The honest debater can give a whole bunch of RGB pixel values, which even if it doesn’t conclusively establish a lie will make the truth telling strategy have a higher winning probability, which would be enough to make both debaters converge to telling the truth during training.
One thing that I find myself optimizing for is compression (which seems like a legitimate reason for the actual AI debates to talk about subjective impressions as opposed to objective measurements). It seems to me like if the debaters both just provide the judge with the whole image using natural language, then the honest debater is sure to win (both of them provide the judge with an image, both of them tell the judge one pixel to check from the other person, the honest debater correctly identifies a fake pixel and is immune to a similar attack from the dishonest debater). But this only makes sense if talk with the debaters is cheap, and external validation is expensive, which is not the case in the real use cases, where the judge’s time evaluating arguments is expensive (or the debaters have more subject matter expertise than the judge, such that just giving the judge raw pixel values is not enough for the judge to correctly classify the image).
Not sure I understand the part about uncertainty.
Most of my discussion is about the cat vs. dog debate game with humans, where it’s assumed that the two debaters both know what the ground truth is (and the judge could verify it, given the image). But perhaps it is difficult for the debaters to discern the actual ground truth, and there is an honest disagreement—that is, both debaters agree on every pixel value, but think those pixel values add up to different classifications. (The ambiguous cat-dog drawing is such an example for the image classification problem, and one can imagine different classifiers that classify such a drawing differently. Or, with regular images, different classifiers may make different random errors due to incomplete training.) Such honest disagreement is what I mean by ‘uncertainty.’ Ideally, in such a system, the debate will quickly focus the judge’s attention on the core crux and allow them to quickly settle the issue (or determine that it isn’t possible to settle with the information available).
(In the case of advanced intelligence, consider the case where the AI system is proposing a drug for human consumption, where some of its models of human preferences and physiology think that the drug would be net good, and other models think it would be net bad. It seems like a debate-style model would be good at exposing the core disagreements to human supervisors, but that it is highly unlikely that those disagreements could be resolved by the equivalent of checking a single pixel.)
But perhaps it is difficult for the debaters to discern the actual ground truth
I think in those cases the debaters are supposed give probabilistic answers and support them with probabilistic arguments. The paper talks about this a bit but not enough to give me a good idea of what those kinds of debates would actually look like (which was one of my complaints about the paper).
One thing that I find myself optimizing for is compression (which seems like a legitimate reason for the actual AI debates to talk about subjective impressions as opposed to objective measurements).

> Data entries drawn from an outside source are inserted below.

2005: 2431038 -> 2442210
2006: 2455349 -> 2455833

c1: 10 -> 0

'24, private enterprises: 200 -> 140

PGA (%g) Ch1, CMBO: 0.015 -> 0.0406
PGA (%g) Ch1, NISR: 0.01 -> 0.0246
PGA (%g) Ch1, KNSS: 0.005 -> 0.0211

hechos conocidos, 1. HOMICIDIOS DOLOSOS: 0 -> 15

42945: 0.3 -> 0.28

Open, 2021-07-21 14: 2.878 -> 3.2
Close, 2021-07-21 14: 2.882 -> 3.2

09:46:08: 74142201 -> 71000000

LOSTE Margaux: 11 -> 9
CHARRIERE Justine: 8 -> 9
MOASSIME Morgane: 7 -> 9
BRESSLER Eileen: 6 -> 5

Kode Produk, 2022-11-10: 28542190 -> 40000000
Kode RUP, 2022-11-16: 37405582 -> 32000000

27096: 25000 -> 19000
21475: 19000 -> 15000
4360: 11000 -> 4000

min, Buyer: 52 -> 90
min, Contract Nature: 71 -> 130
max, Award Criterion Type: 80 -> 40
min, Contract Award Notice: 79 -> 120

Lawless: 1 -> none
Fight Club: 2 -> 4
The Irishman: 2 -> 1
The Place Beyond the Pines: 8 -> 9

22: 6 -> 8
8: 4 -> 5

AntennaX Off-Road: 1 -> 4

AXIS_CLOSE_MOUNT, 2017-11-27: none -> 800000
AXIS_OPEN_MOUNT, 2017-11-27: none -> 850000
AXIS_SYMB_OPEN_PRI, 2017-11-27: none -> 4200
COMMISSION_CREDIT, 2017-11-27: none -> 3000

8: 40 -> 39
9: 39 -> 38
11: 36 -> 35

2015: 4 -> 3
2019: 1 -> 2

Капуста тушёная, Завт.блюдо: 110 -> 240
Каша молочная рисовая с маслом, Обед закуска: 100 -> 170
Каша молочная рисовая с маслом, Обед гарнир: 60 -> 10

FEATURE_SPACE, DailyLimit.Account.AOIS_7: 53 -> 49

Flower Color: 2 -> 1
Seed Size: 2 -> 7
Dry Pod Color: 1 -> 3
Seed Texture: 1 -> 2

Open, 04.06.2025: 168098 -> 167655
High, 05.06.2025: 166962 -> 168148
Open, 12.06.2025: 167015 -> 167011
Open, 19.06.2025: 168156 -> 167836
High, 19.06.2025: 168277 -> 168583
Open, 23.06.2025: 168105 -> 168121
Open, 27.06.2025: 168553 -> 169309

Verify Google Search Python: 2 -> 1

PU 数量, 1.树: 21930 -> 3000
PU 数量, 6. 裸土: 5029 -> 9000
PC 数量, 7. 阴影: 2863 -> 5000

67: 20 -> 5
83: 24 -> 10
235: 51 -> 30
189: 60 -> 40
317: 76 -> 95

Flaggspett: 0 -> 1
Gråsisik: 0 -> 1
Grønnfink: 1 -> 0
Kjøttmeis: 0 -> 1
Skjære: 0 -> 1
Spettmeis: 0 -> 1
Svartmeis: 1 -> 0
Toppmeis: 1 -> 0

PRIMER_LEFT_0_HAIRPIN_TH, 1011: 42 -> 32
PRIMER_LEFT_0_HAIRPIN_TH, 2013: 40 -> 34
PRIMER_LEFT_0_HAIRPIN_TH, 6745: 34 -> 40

It seems to me like if the debaters both just provide the judge with the whole image using natural language, then the honest debater is sure to win (both of them provide the judge with an image, both of them tell the judge one pixel to check from the other person, the honest debater correctly identifies a fake pixel and is immune to a similar attack from the dishonest debater). But this only makes sense if talk with the debaters is cheap, and external validation is expensive, which is not the case in the real use cases, where the judge’s time evaluating arguments is expensive (or the debaters have more subject matter expertise than the judge, such that just giving the judge raw pixel values is not enough for the judge to correctly classify the image).
Most of my discussion is about the cat vs. dog debate game with humans, where it’s assumed that the two debaters both know what the ground truth is (and the judge could verify it, given the image). But perhaps it is difficult for the debaters to discern the actual ground truth, and there is an honest disagreement—that is, both debaters agree on every pixel value, but think those pixel values add up to different classifications. (The ambiguous cat-dog drawing is such an example for the image classification problem, and one can imagine different classifiers that classify such a drawing differently. Or, with regular images, different classifiers may make different random errors due to incomplete training.) Such honest disagreement is what I mean by ‘uncertainty.’ Ideally, in such a system, the debate will quickly focus the judge’s attention on the core crux and allow them to quickly settle the issue (or determine that it isn’t possible to settle with the information available).
(In the case of advanced intelligence, consider the case where the AI system is proposing a drug for human consumption, where some of its models of human preferences and physiology think that the drug would be net good, and other models think it would be net bad. It seems like a debate-style model would be good at exposing the core disagreements to human supervisors, but that it is highly unlikely that those disagreements could be resolved by the equivalent of checking a single pixel.)
I think in those cases the debaters are supposed give probabilistic answers and support them with probabilistic arguments. The paper talks about this a bit but not enough to give me a good idea of what those kinds of debates would actually look like (which was one of my complaints about the paper).